Some readers may recall that a few years ago I wrote a post here on the virtues of the little-known barrel wood-fired oven. In particular, how it compares to the more common dome ovens, especially when used infrequently rather than being fired daily. At the time, I bemoaned the inefficiency of my otherwise well-loved cob oven, and pointed to barrel ovens as a viable alternative for those in search of a low-cost, DIY, home bread or pizza oven. And I directed readers to Eva and Max Edleson of Firespeaking, the Oregon-based oven builders who have done more than anyone else to bring barrel ovens to the United States. (The design originates from Argentina and Chile.)
The basic idea is this: domed masonry ovens—whether humble beehives like my little cob oven, or the massive ceramic ovens used in professional pizzerias and bread bakeries—are great when you use them continuously, or at least on a daily basis, because they don't require too much fuel to maintain temperatures. But since they mainly use stored heat to operate, they need loads of fuel to get up to temperature, which makes them stupidly inefficient when they are allowed to cool down completely between uses, as they often are in home settings.
Barrel ovens, on the other hand, are continuously-fired, meaning that for the most part you fire the oven only while you are cooking in it. Aside from a short warm-up period (15 to 30 minutes), you only burn as much fuel as is needed to cook the food itself. This makes barrel ovens more or less identical in operation to your average electric or gas kitchen oven: turn it on (i.e., build a fire), let it warm up, cook, and then turn it off until next time. In other words, perfect for occasional, on-demand use.
Since I wrote that post, Max and Eva have published a book on how to build and use barrel ovens, called Build Your Own Barrel Oven. Having read it, I'm all the more enthusiastic about these ovens, and can recommend the book to anyone considering building one, or even anyone interested in wood-fired oven design and cooking in general.
This book is clearly modeled on Build Your Own Earth Oven, by Kiko Denzer (unsurprisingly, since Denzer has published Build Your Own Barrel Oven under his own imprint). With copious color photographs and hand-drawn illustrations, Build Your Own Barrel Oven provides a clear, step-by-step understanding of how to go about building a barrel oven, as well as what the project could require in terms of space, materials, and time commitment. The authors present several different sets of options for materials, from sourcing the barrel and other parts entirely out of recycled or free components (including constructing the barrel and firebox doors yourself), to purchasing a kit from them and the remaining parts commercially, or some combination of the two.

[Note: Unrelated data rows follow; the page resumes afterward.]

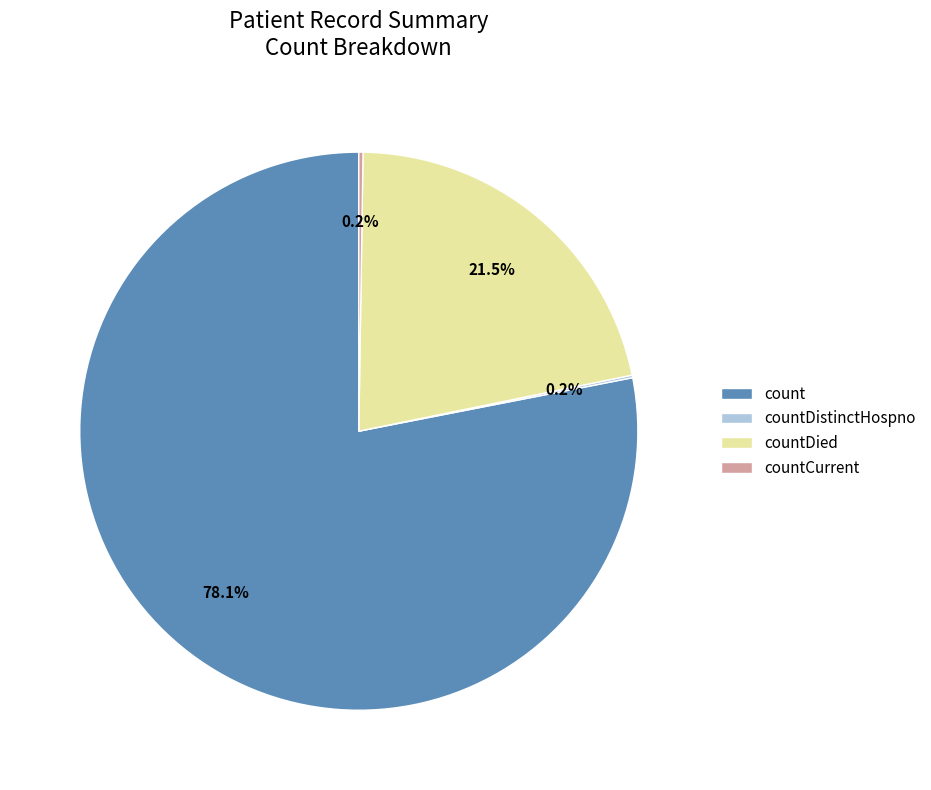

Which slice represents more than half of the pie?

count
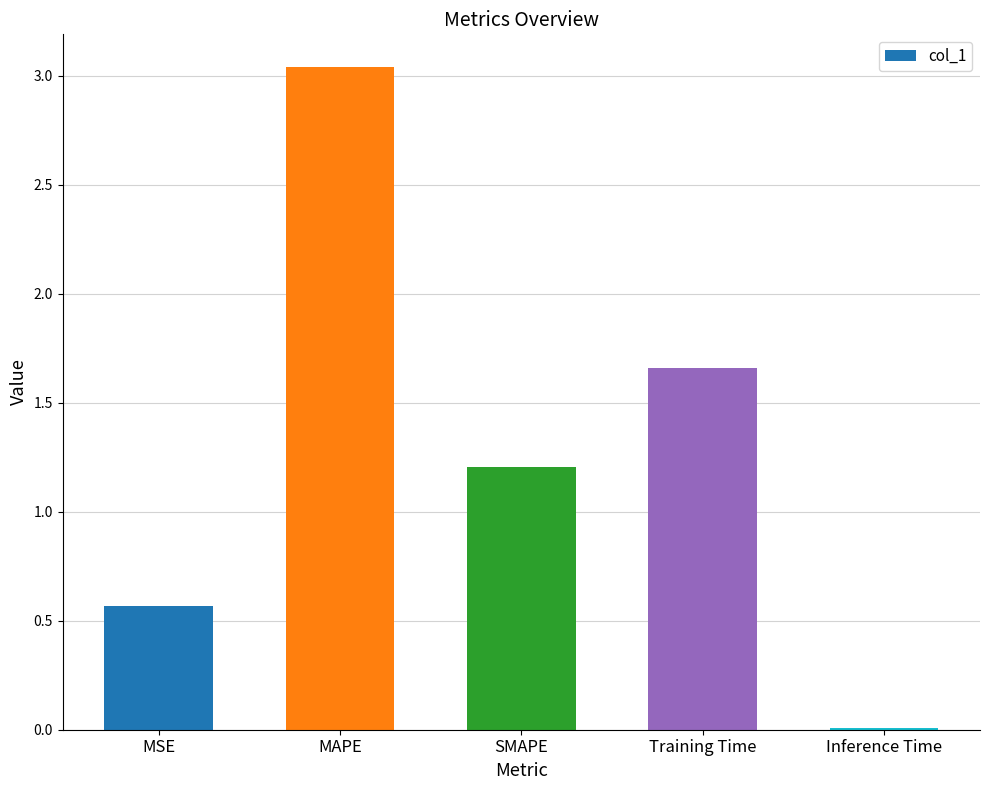

Are the bars grouped side by side (vs. stacked)?

No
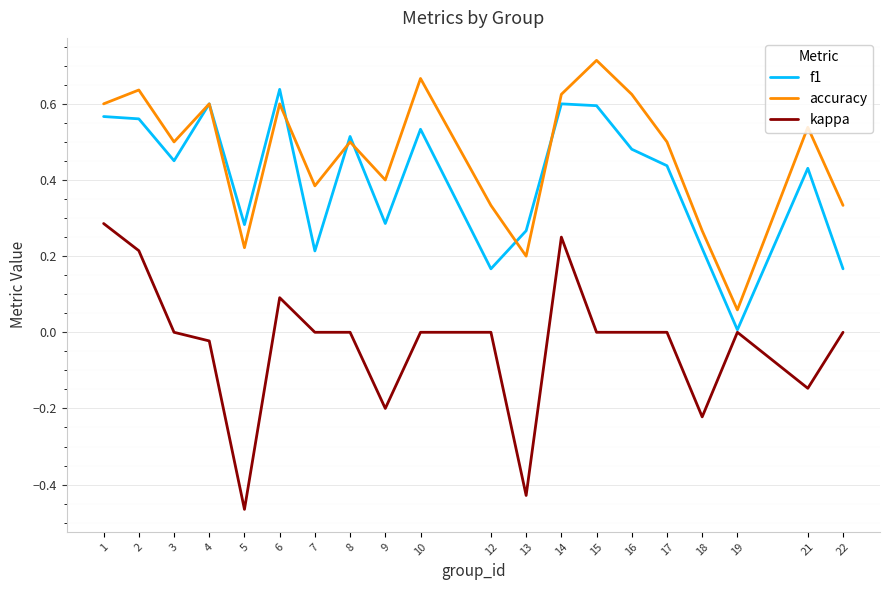

At which label does kappa first exceed 0?

1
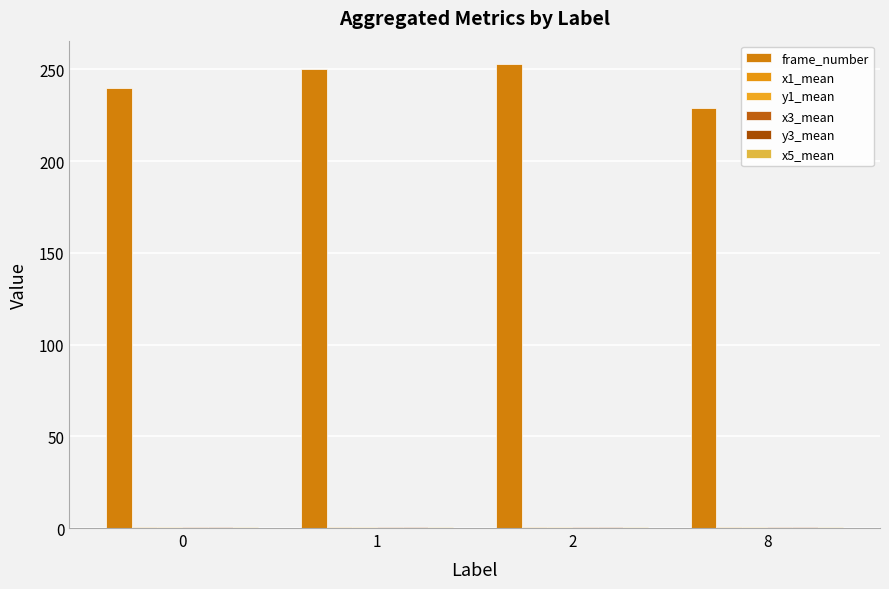

How many groups of bars are there?

4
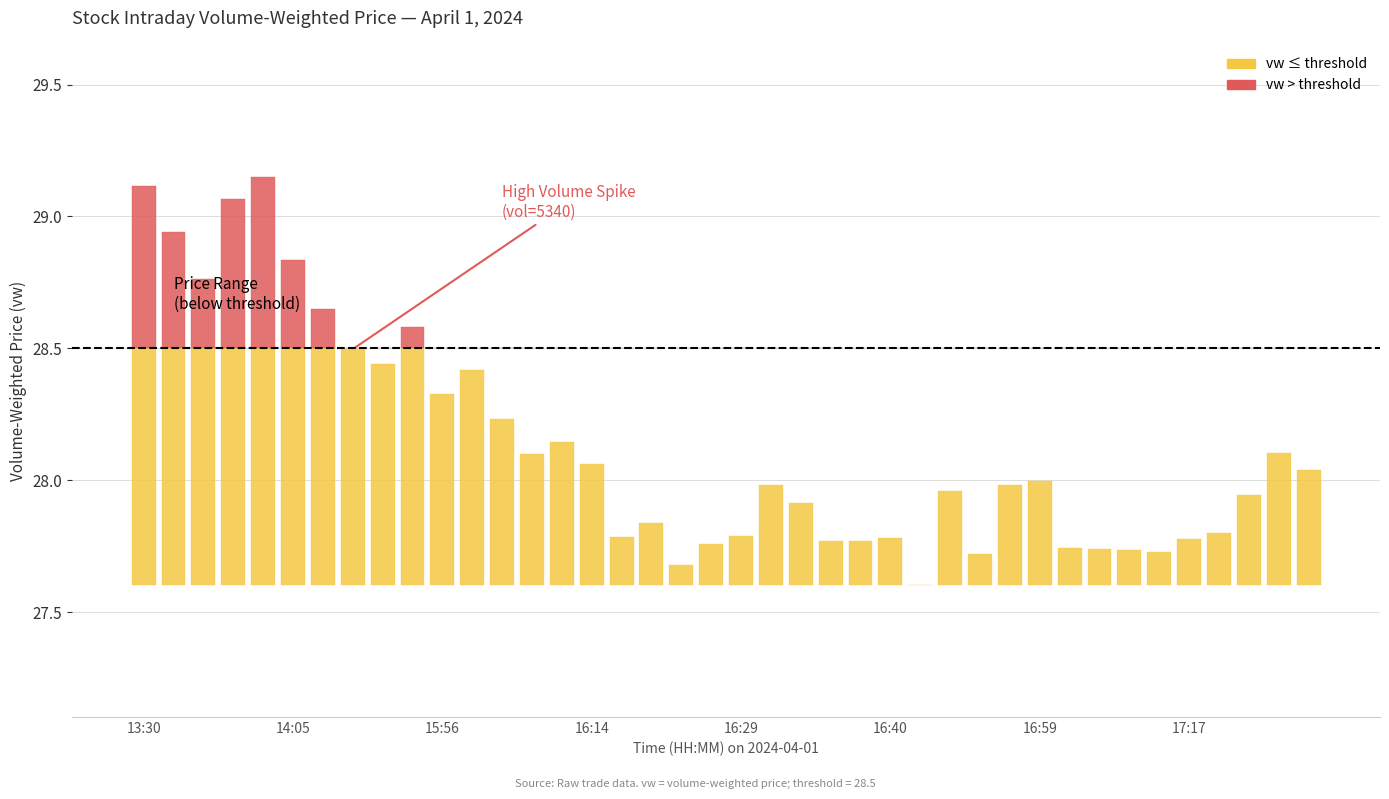

Which series has the widest spread of values?

vw (below threshold)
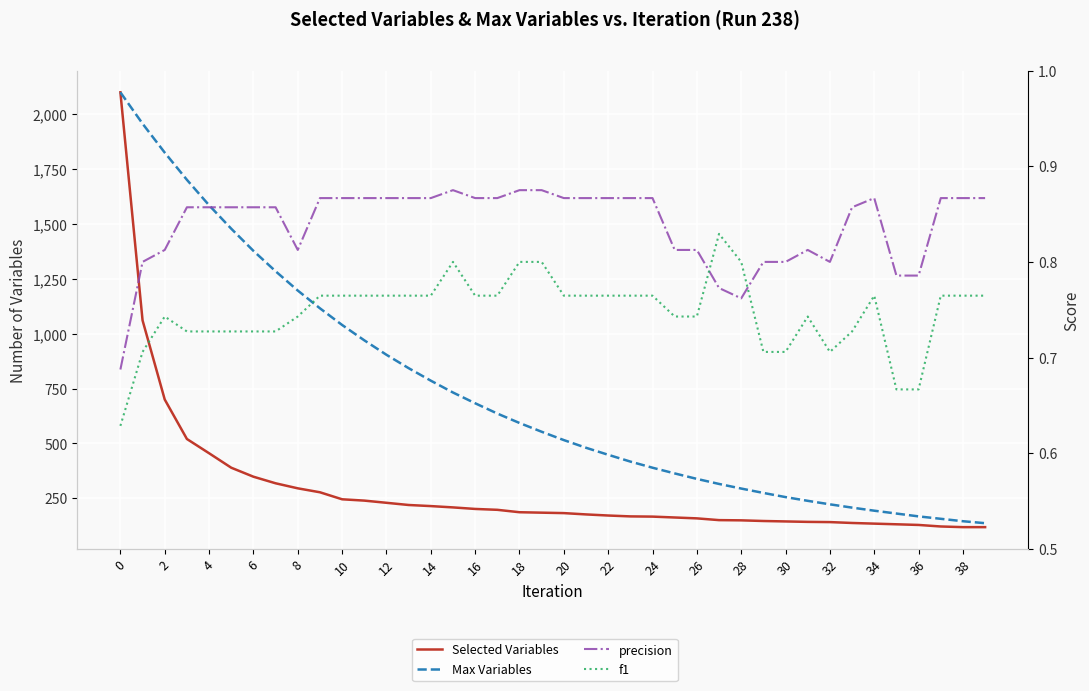

True or false: Selected Variables and precision intersect in this chart.

False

Beyond the step-by-step instructions, the book includes a section on how to fire and to cook with your oven once it is finished, along with a handful of the authors' own barrel oven-tested recipes. There are also sections covering frequently asked questions and troubleshooting, followed by a series of personal accounts from people who have built and used barrel ovens themselves. The latter I found very helpful, since it provided useful perspective on what it entails to build a barrel oven, as well as a sense of the many possible ways that people put them to use.
In all, Build Your Own Barrel Oven is just the incentive you need if you were at all on the fence about building a barrel oven yourself. And I speak from experience, in this case: a barrel oven kit is being built for me right now, and should be delivered in time for me to build it as soon as the weather allows this spring!
PS. After I wrote that first post, a number of commenters understandably expressed reservations about how well a barrel oven would perform when used to bake pizzas, given that it had metal shelves rather than a ceramic or brick cooking surface, and that it cooked with indirect fire, rather than a 'live' one, as is the case in most other wood-burning pizza ovens. The answer is simple: once you add a ceramic baking stone or quarry tiles to the shelves, a barrel oven should give results at least as good as can be achieved in any home oven, and, since the barrel oven can be fired to much higher temperatures than the 500 or 550 degree limit of a typical range oven, likely far better.
Of course, the first experiment I'm going to do once mine is up and running is test how well the Baking Steel performs in it.